Title 42 is a public health law allowing the government to keep people from entering the country during a public health emergency.
The Trump administration invoked it in March 2020 during the Covid pandemic. Florida is one of 23 states that has sued the federal government over its plan to let Title 42 expire.
On Jan. 5, the Biden administration announced a plan to strengthen the law’s use in some cases while it remains in place.
And the testimony and deposition of Corey Price, the ICE executive associate director for Enforcement and Removal Operations, confirmed the Biden administration “knew its immigration priorities would cut enforcement in half and still implemented them,” Moody’s office said.
“Price also confirmed that ICE is removing more than seven times fewer inadmissible immigrants than in 2012, booking in roughly half the number of immigrants than the previous administration.”
The Florida Department of Law Enforcement, in its annual report on 2021 released this past November, said the state had a 10 percent increase in drug overdose deaths in 2021, with spikes in those caused by fentanyl and benzodiazepines.

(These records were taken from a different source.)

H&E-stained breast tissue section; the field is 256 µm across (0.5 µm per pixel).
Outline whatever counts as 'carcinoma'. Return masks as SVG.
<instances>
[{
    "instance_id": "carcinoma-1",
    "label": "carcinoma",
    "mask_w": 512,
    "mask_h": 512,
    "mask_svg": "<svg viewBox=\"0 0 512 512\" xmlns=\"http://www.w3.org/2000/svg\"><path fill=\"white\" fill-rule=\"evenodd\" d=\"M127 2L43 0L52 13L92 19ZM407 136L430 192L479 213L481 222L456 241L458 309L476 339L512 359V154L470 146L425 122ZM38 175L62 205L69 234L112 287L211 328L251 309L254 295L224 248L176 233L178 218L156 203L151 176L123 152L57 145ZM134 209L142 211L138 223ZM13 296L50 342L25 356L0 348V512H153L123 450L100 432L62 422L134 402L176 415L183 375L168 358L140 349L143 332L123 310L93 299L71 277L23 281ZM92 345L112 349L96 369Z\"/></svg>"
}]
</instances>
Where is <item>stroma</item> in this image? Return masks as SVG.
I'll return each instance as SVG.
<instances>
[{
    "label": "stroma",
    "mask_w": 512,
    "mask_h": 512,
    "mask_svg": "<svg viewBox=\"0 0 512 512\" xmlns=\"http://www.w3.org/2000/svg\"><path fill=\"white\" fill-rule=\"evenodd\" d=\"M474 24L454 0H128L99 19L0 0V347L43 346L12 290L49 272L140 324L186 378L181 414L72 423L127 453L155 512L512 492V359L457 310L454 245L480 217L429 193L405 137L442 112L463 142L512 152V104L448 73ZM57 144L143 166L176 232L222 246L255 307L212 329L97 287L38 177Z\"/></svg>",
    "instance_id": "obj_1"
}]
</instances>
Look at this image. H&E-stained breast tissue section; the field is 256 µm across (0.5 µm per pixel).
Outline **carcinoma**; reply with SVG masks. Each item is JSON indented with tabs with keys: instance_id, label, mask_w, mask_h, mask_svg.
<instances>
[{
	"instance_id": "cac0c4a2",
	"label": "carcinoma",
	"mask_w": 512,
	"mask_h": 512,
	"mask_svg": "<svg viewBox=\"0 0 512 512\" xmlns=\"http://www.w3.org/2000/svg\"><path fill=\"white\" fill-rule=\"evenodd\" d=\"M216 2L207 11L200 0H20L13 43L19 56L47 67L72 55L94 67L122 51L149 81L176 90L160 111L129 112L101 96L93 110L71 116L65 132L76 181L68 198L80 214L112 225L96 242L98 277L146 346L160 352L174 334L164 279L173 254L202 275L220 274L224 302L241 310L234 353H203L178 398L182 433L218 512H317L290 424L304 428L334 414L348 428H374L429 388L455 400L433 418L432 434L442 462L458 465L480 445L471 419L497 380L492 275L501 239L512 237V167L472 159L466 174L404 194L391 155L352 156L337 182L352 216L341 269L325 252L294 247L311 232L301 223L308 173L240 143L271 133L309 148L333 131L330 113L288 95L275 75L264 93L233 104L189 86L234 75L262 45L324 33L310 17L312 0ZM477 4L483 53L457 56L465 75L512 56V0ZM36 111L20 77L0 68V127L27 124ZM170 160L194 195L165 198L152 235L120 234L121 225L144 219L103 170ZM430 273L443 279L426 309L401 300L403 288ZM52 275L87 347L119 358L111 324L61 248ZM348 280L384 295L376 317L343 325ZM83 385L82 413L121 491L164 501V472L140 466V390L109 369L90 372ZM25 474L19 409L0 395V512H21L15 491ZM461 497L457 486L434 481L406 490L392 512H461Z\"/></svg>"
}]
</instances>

The latter are depressants like librium and valium, used variously to treat anxiety disorders, insomnia, and seizures.
Drugs were found in the bodies of more than 16,000 fatalities, of the nearly 37,000 that medical examiners investigated. Of those, 8,411 were opioid-related.
The leading drug present in examined fatalities was alcohol, in 6,511, narrowly ahead of fentanyl, the FDLE report said. But fentanyl was by far the leading drug-related cause of death, responsible for 6,442 deaths, more than the next two drug-related causes of death combined, cocaine and methamphetamine.
Fentanyl-caused deaths were up 6 percent over the previous year.